» What you need to do:
From the entries, copy every line that carries the string "Measurement".

» Records provided:
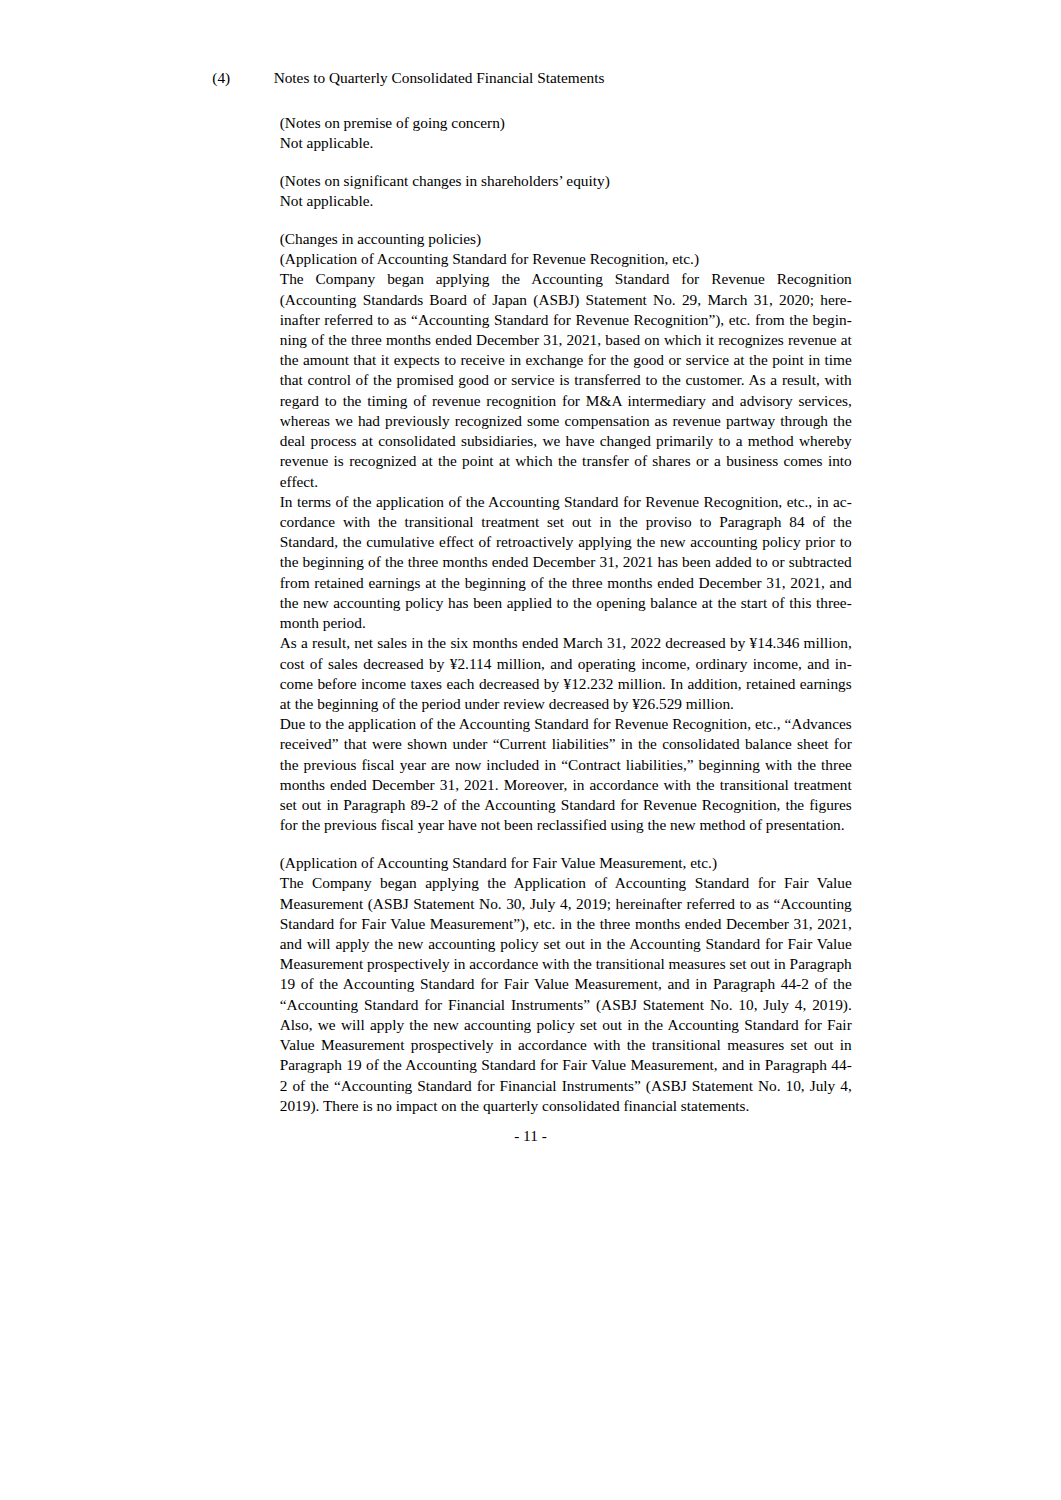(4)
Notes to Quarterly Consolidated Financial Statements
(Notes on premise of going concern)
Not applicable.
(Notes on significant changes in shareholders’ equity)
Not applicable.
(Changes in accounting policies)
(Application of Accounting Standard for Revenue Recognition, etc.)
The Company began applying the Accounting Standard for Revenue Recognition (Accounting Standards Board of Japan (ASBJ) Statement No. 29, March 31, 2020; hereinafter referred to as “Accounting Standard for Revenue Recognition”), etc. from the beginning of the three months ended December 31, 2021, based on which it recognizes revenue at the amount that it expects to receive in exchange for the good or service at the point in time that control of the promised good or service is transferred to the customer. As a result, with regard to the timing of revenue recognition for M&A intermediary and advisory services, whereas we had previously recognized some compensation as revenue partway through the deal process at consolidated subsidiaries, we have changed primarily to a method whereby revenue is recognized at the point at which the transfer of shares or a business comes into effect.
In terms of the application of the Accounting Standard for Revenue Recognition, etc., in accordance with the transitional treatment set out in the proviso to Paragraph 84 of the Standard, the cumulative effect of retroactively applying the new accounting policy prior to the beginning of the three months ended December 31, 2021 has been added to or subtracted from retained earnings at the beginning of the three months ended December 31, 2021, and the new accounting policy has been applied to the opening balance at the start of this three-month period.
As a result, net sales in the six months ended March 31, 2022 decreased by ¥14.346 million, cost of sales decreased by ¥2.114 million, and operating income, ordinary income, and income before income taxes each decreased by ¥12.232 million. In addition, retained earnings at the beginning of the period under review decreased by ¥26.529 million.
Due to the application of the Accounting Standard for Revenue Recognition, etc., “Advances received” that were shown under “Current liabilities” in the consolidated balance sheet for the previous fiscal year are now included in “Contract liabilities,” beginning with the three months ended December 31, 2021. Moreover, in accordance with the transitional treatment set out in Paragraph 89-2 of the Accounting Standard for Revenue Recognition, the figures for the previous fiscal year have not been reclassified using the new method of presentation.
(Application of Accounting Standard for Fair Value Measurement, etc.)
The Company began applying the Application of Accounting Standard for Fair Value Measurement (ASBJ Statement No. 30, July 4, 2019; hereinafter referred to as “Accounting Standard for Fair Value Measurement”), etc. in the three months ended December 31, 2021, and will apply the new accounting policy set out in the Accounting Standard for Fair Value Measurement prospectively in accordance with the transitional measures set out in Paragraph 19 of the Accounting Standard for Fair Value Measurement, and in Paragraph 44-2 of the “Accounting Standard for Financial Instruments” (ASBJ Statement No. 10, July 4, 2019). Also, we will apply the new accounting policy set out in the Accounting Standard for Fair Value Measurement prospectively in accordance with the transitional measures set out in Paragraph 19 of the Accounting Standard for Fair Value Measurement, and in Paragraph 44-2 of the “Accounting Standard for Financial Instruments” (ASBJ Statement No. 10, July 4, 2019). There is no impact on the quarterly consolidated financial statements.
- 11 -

---

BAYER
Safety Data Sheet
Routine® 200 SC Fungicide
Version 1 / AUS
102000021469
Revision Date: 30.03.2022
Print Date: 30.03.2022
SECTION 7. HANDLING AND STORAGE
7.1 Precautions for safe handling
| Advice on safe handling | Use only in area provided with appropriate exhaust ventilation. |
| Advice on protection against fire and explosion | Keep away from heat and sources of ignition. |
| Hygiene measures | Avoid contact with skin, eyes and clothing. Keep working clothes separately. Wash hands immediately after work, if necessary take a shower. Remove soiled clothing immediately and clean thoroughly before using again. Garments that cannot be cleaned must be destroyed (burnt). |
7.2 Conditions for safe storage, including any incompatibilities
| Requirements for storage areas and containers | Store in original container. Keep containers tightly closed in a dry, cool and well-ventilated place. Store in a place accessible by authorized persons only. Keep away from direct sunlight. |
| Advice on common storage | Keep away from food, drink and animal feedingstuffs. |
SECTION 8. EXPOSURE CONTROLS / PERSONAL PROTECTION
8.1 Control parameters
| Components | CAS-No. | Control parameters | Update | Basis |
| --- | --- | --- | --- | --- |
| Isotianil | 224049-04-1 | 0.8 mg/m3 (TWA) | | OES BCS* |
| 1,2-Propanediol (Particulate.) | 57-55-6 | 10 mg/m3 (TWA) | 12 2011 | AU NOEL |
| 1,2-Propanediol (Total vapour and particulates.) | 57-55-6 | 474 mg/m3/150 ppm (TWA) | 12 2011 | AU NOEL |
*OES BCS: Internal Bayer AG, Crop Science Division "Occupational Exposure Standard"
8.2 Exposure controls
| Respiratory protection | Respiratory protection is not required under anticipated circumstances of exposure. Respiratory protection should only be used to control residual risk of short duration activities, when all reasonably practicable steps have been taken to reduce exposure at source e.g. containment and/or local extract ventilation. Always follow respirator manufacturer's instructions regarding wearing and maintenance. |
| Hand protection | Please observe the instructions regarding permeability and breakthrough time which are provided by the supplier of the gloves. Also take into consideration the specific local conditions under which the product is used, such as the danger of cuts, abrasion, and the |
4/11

» Finished exercise:
(Application of Accounting Standard for Fair Value Measurement, etc.)
The Company began applying the Application of Accounting Standard for Fair Value Measurement (ASBJ Statement No. 30, July 4, 2019; hereinafter referred to as “Accounting Standard for Fair Value Measurement”), etc. in the three months ended December 31, 2021, and will apply the new accounting policy set out in the Accounting Standard for Fair Value Measurement prospectively in accordance with the transitional measures set out in Paragraph 19 of the Accounting Standard for Fair Value Measurement, and in Paragraph 44-2 of the “Accounting Standard for Financial Instruments” (ASBJ Statement No. 10, July 4, 2019). Also, we will apply the new accounting policy set out in the Accounting Standard for Fair Value Measurement prospectively in accordance with the transitional measures set out in Paragraph 19 of the Accounting Standard for Fair Value Measurement, and in Paragraph 44-2 of the “Accounting Standard for Financial Instruments” (ASBJ Statement No. 10, July 4, 2019). There is no impact on the quarterly consolidated financial statements.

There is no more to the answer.